Cookbooks: An Addendum

November 15, 2010 at 2:14 pm Leave a comment

On Shabbat, my friend Ev showed me Hip Kosher by Ronnie Fein (2008). Subtitled “175 Easy to Prepare Recipes for Today’s Kosher Cooks” and sporting a cover photograph with an almost Asian feel, it struck me that this is a contemporary version of my old Not Chopped Liver! cookbook.

Telling us that “you don’t have to be Jewish to eat or cook kosher food,” the author points out that kosher ingredients and kosher prepared foods are easier to find in American grocery stores than ever before. Most kosher families nowadays cook and eat (almost) the same foods that are available to all Americans. To illustrate the point, Fein tells us, “My grandson Zev and the other children in his preschool class were asked to bring in a dish that reflected their ethnic backgrounds.
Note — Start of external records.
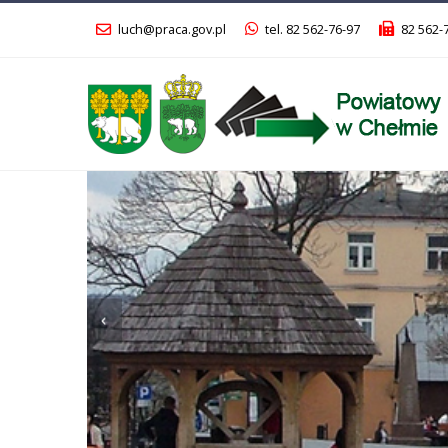
luch@praca.gov.pl
tel. 82 562-76-97
82 562-
Poprzedni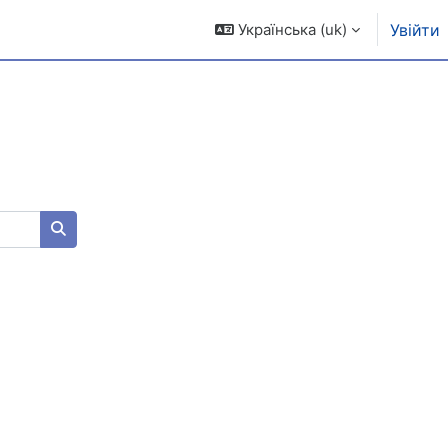
Українська ‎(uk)‎
Увійти
Пошук курсів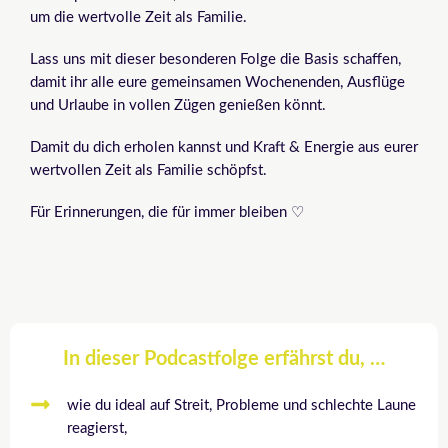
um die wertvolle Zeit als Familie.
Lass uns mit dieser besonderen Folge die Basis schaffen,
damit ihr alle eure gemeinsamen Wochenenden, Ausflüge
und Urlaube in vollen Zügen genießen könnt.
Damit du dich erholen kannst und Kraft & Energie aus eurer
wertvollen Zeit als Familie schöpfst.
Für Erinnerungen, die für immer bleiben ♡
In dieser Podcastfolge erfährst du, …
wie du ideal auf Streit, Probleme und schlechte Laune
reagierst,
Zev picked challah, but only after finding out that the two other Jewish children in the class had already decided to bring his first choices: chicken nuggets and apple pie.” That incident reinforces what we are hearing from others during our research for the Chosen Food exhibit: the repertoire of foods that Jews consider to be typically “Jewish” has been undergoing change, especially among the children and grandchildren of baby boomers.

Although recipes similar to the ones in this book can be found in non-kosher cookbooks I already have on my shelf, it inspires me to update my list of regular dishes, which has become decidedly routine. Lamb Oreganata, looks tasty and easy, Broiled Salmon with Pineapple-Mango Salsa sounds tempting, and Stir-fried Brown Rice with Turkey and Mushrooms (made with curry powder, for some reason) could be interesting.
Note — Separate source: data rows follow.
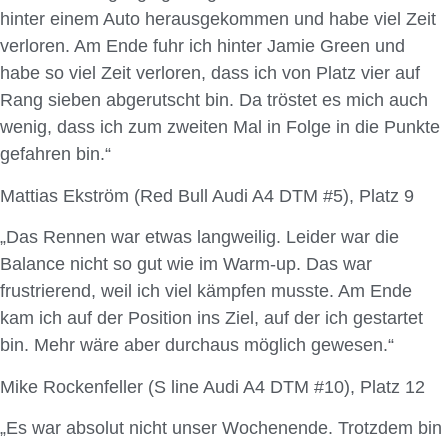
hinter einem Auto herausgekommen und habe viel Zeit
verloren. Am Ende fuhr ich hinter Jamie Green und
habe so viel Zeit verloren, dass ich von Platz vier auf
Rang sieben abgerutscht bin. Da tröstet es mich auch
wenig, dass ich zum zweiten Mal in Folge in die Punkte
gefahren bin.“
Mattias Ekström (Red Bull Audi A4 DTM #5), Platz 9
„Das Rennen war etwas langweilig. Leider war die
Balance nicht so gut wie im Warm-up. Das war
frustrierend, weil ich viel kämpfen musste. Am Ende
kam ich auf der Position ins Ziel, auf der ich gestartet
bin. Mehr wäre aber durchaus möglich gewesen.“
Mike Rockenfeller (S line Audi A4 DTM #10), Platz 12
„Es war absolut nicht unser Wochenende. Trotzdem bin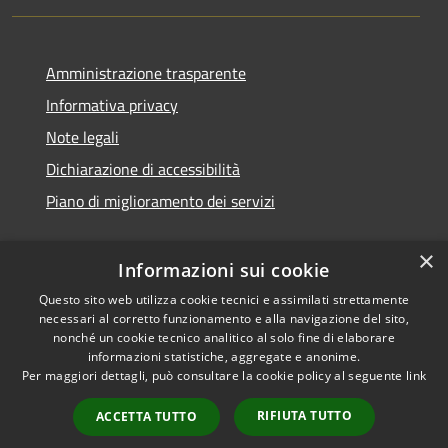
Amministrazione trasparente
Informativa privacy
Note legali
Dichiarazione di accessibilità
Piano di miglioramento dei servizi
×
Informazioni sui cookie
RSS
Copyright © 2026 • Comune di
Questo sito web utilizza cookie tecnici e assimilati strettamente
necessari al corretto funzionamento e alla navigazione del sito,
Accessibilità
Treviglio • Powered by
nonché un cookie tecnico analitico al solo fine di elaborare
Privacy
Municipium
Accesso
•
informazioni statistiche, aggregate e anonime.
Cookie
redazione
Per maggiori dettagli, può consultare la cookie policy al seguente
link
Mappa del sito
RIFIUTA TUTTO
ACCETTA TUTTO
Webmail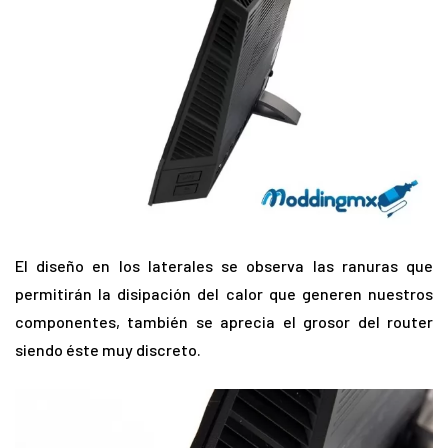
El diseño en los laterales se observa las ranuras que
permitirán la disipación del calor que generen nuestros
componentes, también se aprecia el grosor del router
siendo éste muy discreto.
Here’s the Pineapple-Mango Salsa (the fish is simply brushed with olive oil, salted and peppered, and broiled or grilled. Fein provides a helpful footnote on the various kinds of salmon available for purchase.):

2 cups diced fresh pineapple

1 cup chopped mango

1/2 cup chopped red onion

2 TBS minced fresh mint

2 tsp minced fresh ginger

½-1 tsp minced fresh chile pepper such as serrano

2 TBS lime juice

1 TBS honey

Salt to taste

 

Place the pineapple, mango, red onion, mint, ginger, and chile pepper in a bowl and toss ingredients to distribute them evenly. Add the lime juice and honey and mix well. Sprinkle with salt. Let rest for at least 15 minutes. Serve with broiled or grilled salmon.

Let us know how it comes out for you. But more important, how does the Hip Kosher approach compare to the way you usually cook? Does Fein’s contemporary approach to kosher cooking surprise you? Or have you long been finding interesting recipes here and there and “kosherizing” them? On a regular, day-to-day basis, what is the dish you cook most often?